As with all other procedures, the keys to the success of this technique involve adequate planning and patient preparation. This brief guide reviews the important points in the preparation for, and performance of, a fiberoptic guided intubation.
Most anesthesiologists prefer to stand at the head of the patient, as they do for direct laryngoscopy. The advantage of this position is that anatomical structures are visualized as most anesthesiologists are accustomed to seeing them. Alternatively, the operator can stand in front of the patient, as do most otolaryngologists.
Repeated airway manipulation causes edema and bleeding, both of which impair visualation through the bronchoscope. The possibility of a fiberoptic technique should therefore be kept in mind, and employed before blood and secretions have rendered this technique unusable.
Fentanyl or other narcotics reduce the discomfort and hemodynamic changes associated with topical anesthesia of the airway, nerve blocks, and airway instrumentation. Narcotics also decrease respiratory drive and may cause hypercarbia and apnea. This effect can be reversed with small, incremental doses of naloxone. However, hypoventilation is best avoided by incremental titration of sedatives and narcotics, and waiting for the full effect before giving the next dose.
The topical anesthetic / vasoconstrictor solution is applied with pledgets or cotton-tipped applicators. The applicators are gently inserted into each nostril and gently advanced until they reach the posterior wall of the nasopharynx. Alternatively, the solution can be dripped in using a 20 gauge intravenous catheter or sprayed using an atomizer. It is advisable to prepare both nares.
After topical anesthesia and vasoconstriction have been achieved, the next step in preparing the nose is progressive dilation of both nares with nasal airways that have been well-lubricated with lidocaine jelly.
The transtracheal block provides rapid anesthesia of the entire trachea between the carina and the vocal cords. It is relatively simple to perform, and requires no equipment other than a ten cc syringe and 23 gauge needle. Complications of the transtracheal block include bleeding, tracheal injury, and subcutaneous emphysema.
The transtracheal block should be performed approximately one minute prior to the start of the bronchoscopy. Three cc of lidocaine 2% are drawn into a ten cc syringe with a 23 gauge needle. The cricothyroid membrane is identified, and the syringe is directed posteriorly, perpendicular to the floor. The needle is in the trachea when a sudden loss of resistance is felt. The position of the needle is confirmed by aspirating air through the syringe. The lidocaine is then injected rapidly, and the needle withdrawn. The patient will cough, drawing the local anesthetic down to the carina, and then spraying it over the entire trachea, up to the vocal cords.

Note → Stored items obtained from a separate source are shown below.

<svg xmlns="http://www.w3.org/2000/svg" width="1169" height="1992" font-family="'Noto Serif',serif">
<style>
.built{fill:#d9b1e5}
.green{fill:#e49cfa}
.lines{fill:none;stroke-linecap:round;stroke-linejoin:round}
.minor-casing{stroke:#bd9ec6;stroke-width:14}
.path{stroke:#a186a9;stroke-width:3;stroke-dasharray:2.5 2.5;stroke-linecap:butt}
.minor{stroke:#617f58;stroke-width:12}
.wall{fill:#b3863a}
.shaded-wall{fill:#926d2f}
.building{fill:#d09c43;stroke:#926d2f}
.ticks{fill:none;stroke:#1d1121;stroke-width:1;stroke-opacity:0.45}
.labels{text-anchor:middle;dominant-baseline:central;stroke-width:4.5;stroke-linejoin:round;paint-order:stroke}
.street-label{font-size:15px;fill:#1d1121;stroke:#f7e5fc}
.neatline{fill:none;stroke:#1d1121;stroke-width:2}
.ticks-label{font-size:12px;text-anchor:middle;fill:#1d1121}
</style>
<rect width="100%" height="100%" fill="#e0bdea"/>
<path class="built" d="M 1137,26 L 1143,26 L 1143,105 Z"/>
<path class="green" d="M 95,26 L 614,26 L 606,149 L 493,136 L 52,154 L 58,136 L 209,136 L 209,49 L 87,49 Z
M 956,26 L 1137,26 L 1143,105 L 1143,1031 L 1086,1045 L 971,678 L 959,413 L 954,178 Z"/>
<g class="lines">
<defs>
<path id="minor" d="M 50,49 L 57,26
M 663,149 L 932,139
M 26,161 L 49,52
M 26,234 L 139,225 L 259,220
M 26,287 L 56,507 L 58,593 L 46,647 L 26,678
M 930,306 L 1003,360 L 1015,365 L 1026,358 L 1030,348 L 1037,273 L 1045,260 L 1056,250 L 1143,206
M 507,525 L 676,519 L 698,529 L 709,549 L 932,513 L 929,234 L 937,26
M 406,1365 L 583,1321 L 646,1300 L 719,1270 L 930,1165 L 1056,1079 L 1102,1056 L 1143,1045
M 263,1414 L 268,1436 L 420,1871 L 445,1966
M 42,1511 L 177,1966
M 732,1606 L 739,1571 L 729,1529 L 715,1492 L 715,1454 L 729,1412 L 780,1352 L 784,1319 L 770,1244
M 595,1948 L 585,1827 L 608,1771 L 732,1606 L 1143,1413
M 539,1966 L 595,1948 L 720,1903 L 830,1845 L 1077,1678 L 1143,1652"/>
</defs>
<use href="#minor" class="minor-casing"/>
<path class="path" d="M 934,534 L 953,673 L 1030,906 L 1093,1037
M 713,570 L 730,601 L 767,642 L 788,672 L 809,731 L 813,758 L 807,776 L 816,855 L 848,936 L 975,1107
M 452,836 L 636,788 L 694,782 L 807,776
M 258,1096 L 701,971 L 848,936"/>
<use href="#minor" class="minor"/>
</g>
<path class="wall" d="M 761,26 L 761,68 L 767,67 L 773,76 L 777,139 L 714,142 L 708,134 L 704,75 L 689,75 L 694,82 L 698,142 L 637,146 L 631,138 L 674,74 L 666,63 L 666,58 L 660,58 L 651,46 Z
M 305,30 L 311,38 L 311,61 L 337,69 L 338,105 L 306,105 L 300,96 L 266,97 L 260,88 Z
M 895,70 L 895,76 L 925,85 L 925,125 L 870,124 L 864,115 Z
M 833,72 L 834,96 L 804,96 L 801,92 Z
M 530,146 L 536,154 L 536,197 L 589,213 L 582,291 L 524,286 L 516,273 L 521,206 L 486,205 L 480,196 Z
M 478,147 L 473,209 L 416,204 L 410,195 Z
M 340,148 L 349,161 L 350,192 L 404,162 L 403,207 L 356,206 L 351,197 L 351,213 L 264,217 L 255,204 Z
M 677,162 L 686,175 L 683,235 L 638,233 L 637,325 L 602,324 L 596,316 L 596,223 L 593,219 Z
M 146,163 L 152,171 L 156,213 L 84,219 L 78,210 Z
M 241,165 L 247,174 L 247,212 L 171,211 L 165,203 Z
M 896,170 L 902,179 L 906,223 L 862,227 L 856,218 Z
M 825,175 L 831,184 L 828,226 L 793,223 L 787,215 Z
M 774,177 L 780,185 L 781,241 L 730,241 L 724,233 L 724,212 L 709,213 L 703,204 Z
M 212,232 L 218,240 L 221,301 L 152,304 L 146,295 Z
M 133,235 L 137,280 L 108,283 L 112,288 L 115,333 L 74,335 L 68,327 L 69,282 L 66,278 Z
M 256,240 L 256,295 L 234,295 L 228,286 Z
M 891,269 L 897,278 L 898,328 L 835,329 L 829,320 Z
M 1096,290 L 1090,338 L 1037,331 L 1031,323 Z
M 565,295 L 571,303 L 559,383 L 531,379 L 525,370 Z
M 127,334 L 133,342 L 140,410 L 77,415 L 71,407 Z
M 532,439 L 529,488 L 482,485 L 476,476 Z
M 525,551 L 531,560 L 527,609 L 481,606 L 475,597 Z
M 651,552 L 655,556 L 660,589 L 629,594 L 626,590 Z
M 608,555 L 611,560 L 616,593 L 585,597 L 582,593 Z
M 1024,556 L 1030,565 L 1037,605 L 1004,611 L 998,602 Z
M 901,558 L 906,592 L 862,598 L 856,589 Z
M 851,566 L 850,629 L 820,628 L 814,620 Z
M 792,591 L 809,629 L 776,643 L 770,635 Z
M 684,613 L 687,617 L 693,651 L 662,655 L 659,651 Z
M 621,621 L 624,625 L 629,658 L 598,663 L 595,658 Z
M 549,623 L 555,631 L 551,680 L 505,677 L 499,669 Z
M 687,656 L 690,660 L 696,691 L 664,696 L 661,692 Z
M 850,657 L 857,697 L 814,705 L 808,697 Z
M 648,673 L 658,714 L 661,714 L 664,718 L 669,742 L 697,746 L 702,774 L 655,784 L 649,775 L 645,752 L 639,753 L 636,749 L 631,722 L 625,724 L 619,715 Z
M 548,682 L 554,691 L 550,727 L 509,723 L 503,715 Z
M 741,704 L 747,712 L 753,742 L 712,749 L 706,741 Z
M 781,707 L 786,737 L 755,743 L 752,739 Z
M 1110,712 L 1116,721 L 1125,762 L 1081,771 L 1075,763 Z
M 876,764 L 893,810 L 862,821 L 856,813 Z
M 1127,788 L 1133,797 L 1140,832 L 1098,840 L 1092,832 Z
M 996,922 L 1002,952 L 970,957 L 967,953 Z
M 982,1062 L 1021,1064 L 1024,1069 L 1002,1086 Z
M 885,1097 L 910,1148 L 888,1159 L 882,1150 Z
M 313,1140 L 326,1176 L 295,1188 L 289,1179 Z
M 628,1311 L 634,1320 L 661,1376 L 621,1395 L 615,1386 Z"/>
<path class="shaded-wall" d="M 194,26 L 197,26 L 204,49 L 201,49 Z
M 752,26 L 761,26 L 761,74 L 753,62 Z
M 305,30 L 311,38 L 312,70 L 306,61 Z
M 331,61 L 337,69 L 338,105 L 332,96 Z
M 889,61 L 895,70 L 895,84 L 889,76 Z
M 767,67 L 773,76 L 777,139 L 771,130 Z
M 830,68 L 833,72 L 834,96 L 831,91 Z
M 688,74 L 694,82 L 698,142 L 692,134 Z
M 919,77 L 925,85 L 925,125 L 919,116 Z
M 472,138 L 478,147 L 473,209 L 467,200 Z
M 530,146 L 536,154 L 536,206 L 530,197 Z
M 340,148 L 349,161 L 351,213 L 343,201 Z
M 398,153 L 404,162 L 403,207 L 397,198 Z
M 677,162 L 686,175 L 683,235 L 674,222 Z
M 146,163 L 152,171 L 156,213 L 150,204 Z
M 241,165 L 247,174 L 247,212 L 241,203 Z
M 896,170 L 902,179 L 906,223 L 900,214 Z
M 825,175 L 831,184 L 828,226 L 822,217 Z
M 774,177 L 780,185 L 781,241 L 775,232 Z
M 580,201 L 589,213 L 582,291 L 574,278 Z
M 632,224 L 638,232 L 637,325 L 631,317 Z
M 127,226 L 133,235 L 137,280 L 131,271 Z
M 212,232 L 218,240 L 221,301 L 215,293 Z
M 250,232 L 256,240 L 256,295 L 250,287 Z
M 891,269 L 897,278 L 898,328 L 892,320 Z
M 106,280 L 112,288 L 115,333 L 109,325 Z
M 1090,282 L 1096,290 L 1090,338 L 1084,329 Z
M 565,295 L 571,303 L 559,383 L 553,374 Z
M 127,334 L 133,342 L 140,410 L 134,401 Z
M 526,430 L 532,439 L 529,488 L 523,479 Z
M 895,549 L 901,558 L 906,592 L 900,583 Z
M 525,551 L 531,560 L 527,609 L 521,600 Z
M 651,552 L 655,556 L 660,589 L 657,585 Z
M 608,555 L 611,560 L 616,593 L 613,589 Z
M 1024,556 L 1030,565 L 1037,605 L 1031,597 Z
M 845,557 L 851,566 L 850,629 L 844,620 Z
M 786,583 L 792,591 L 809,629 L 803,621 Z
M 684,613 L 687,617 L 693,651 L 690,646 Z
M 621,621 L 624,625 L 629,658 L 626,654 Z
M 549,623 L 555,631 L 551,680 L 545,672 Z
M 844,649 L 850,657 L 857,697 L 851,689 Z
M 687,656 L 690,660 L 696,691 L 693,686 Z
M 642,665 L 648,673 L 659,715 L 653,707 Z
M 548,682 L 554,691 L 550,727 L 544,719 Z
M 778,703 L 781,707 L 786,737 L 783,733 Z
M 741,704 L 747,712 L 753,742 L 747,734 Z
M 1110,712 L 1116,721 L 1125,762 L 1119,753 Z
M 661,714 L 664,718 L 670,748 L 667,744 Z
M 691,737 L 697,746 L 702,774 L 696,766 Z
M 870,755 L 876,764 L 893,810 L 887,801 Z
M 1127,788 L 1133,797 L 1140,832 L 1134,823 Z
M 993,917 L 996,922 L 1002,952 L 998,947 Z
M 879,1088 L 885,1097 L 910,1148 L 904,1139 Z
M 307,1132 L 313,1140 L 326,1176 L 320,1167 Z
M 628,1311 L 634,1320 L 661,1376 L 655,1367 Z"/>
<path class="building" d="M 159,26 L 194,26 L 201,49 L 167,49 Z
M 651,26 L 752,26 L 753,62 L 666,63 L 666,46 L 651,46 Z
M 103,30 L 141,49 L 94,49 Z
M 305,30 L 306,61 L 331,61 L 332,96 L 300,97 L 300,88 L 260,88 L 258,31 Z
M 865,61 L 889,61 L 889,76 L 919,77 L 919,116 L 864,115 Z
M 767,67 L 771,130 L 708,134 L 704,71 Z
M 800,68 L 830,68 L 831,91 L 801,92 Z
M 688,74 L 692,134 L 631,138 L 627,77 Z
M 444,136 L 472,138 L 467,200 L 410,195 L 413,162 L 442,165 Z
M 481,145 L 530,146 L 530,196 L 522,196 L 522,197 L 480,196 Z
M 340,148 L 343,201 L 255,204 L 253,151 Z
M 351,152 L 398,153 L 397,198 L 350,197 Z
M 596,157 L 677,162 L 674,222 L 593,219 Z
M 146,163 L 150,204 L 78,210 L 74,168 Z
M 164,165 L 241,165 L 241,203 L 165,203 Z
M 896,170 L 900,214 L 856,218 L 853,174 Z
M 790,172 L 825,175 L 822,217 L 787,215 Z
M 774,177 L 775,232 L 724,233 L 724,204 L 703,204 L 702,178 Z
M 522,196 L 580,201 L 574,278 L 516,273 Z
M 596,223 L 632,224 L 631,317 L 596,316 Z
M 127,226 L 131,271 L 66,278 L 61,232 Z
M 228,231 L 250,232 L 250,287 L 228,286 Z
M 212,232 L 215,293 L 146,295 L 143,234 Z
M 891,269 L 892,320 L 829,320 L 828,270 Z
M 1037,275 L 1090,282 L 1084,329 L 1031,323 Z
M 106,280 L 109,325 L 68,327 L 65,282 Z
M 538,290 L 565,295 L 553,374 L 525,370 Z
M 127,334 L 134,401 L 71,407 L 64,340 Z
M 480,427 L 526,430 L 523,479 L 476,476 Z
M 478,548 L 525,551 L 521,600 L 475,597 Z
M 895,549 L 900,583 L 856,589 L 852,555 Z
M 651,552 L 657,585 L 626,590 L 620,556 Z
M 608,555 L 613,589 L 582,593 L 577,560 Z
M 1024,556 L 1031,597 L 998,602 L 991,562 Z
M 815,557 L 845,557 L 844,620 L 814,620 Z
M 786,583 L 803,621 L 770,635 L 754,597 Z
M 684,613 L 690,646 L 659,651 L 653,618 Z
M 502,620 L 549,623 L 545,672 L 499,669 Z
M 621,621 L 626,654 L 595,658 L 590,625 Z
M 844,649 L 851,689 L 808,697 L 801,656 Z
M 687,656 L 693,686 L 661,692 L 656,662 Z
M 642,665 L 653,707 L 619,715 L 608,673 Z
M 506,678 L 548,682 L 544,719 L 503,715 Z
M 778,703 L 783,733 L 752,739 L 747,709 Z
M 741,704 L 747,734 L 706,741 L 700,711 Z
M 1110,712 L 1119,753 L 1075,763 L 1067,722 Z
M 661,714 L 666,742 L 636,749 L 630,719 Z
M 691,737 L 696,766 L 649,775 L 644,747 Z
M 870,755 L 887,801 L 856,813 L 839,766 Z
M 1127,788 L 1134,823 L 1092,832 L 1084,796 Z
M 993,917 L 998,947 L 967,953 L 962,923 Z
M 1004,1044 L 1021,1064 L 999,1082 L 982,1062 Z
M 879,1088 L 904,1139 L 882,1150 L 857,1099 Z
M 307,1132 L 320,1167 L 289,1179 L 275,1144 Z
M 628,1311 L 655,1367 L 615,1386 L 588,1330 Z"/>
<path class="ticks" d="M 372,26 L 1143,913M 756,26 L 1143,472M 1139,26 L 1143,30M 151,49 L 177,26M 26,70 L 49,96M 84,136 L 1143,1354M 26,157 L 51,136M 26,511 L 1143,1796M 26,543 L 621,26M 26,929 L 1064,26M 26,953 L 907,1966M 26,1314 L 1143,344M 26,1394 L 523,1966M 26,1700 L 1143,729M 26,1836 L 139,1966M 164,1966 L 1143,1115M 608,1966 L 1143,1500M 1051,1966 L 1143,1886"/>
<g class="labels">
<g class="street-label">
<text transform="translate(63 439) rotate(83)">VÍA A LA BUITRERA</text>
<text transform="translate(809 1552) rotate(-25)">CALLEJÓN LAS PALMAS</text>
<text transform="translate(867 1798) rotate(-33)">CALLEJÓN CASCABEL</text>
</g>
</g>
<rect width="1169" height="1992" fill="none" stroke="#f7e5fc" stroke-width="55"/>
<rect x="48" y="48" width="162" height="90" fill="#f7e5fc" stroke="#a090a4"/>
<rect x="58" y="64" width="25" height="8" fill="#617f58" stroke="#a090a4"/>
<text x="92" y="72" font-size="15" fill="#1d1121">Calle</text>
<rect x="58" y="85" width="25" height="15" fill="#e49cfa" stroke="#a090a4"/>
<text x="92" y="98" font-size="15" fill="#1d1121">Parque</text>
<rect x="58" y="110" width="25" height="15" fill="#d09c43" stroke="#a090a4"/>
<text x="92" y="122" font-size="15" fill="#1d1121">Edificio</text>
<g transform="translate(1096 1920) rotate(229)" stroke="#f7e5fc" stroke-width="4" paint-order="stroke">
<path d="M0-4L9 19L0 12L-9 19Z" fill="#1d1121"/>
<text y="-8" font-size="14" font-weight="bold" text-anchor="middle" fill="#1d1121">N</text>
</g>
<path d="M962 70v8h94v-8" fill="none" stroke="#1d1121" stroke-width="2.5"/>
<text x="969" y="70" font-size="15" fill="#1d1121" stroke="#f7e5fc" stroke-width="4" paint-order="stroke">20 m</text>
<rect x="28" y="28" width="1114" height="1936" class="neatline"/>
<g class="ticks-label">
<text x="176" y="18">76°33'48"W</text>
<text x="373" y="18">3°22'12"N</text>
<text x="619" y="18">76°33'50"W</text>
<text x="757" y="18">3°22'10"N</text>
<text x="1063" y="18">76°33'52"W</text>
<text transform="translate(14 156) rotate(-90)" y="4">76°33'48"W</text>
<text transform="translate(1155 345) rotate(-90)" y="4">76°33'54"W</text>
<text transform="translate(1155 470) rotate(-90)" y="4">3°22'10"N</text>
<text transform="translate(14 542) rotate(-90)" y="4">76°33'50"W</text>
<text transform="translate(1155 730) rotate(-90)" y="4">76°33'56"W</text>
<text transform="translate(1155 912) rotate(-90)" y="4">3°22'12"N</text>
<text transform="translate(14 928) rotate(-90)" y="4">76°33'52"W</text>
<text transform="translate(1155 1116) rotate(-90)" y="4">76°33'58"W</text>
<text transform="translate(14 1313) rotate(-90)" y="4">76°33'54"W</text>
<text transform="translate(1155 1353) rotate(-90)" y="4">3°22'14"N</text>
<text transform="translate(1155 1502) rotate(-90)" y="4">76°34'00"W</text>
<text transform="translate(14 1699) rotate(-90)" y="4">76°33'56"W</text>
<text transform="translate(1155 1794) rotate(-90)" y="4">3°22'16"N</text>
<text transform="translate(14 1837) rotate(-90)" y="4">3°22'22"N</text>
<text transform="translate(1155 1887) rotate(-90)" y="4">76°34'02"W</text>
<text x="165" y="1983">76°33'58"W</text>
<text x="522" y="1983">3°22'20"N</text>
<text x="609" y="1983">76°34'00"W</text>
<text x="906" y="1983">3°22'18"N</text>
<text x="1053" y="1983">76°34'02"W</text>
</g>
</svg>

The superior laryngeal nerve, a branch of the vagus nerve, provides sensory innervation to the epiglottis, arytenoids, and vocal cords. It can be blocked as it passes into the larynx through the thyrohyoid membrane. The skin of the neck is retracted caudad over the thyroid cartilage. A syringe containing 2.5 cc lidocaine 1% and fitted with a 23 gauge needle is used. The needle is inserted until it rests on the lateral portion of the hyoid bone. It is then withdrawn slightly and walked off the hyoid bone in an inferior direction. The needle is then advanced and passed through the thyrohyoid membrane, which should be felt as a slight resistance. The syringe is then aspirated, and the lidocaine is injected. The procedure should be repeated on the opposite side.
If an oral intubation is planned, an endotracheal tube should be threaded through an oral intubating airway (e.g. Ovassapian, Williams, or Berman airway). The airway is then lubricated with lidocaine jelly and gently placed in the patient's mouth.
The head of the fiberscope is held in the right hand, with the right thumb on the control lever. The left hand holds the insertion cord. Prior to inserting the bronchoscope, the proper function of the control lever should be verified by moving it and observing the tip of the bronchoscope. The fiberscope should then be gently inserted into the endotracheal tube. It is crucial to keep the bronchoscope taut between the left and right hands so that the orientation of the tip is the same as that of the control lever.
The fiberoptic bronchoscope is advanced until the tip passes out of the endotracheal tube. It is then advanced until the vocal cords are seen. The patient is then asked to take a deep breath and the bronchoscope is passed through the cords. If this precipitates coughing, additional lidocaine can be sprayed through the working channel of the bronchoscope.
After passing through the vocal cords the fiberscope is advanced until the tracheal rings come into view. The carina should be easily identifiable in the distance.
When the tip of the fiberscope is at the carina, the next step is to pass the endotracheal tube. At this point, the fiberscope is no longer a visualization device; it is now a guide for the endotracheal tube. The attention of the operator should now be directed towards the endotracheal tube. As the patient takes a deep breath, the tube is passed into the trachea.
(Video
Courtesy of D. John Doyle, MD)
If the fiberscope passes through the vocal cords, but the endotracheal tube does not pass, the tube may be getting caught on the arytenoid cartilages. Rotating the endotracheal tube ninety degrees counterclockwise directs the tip into the trachea.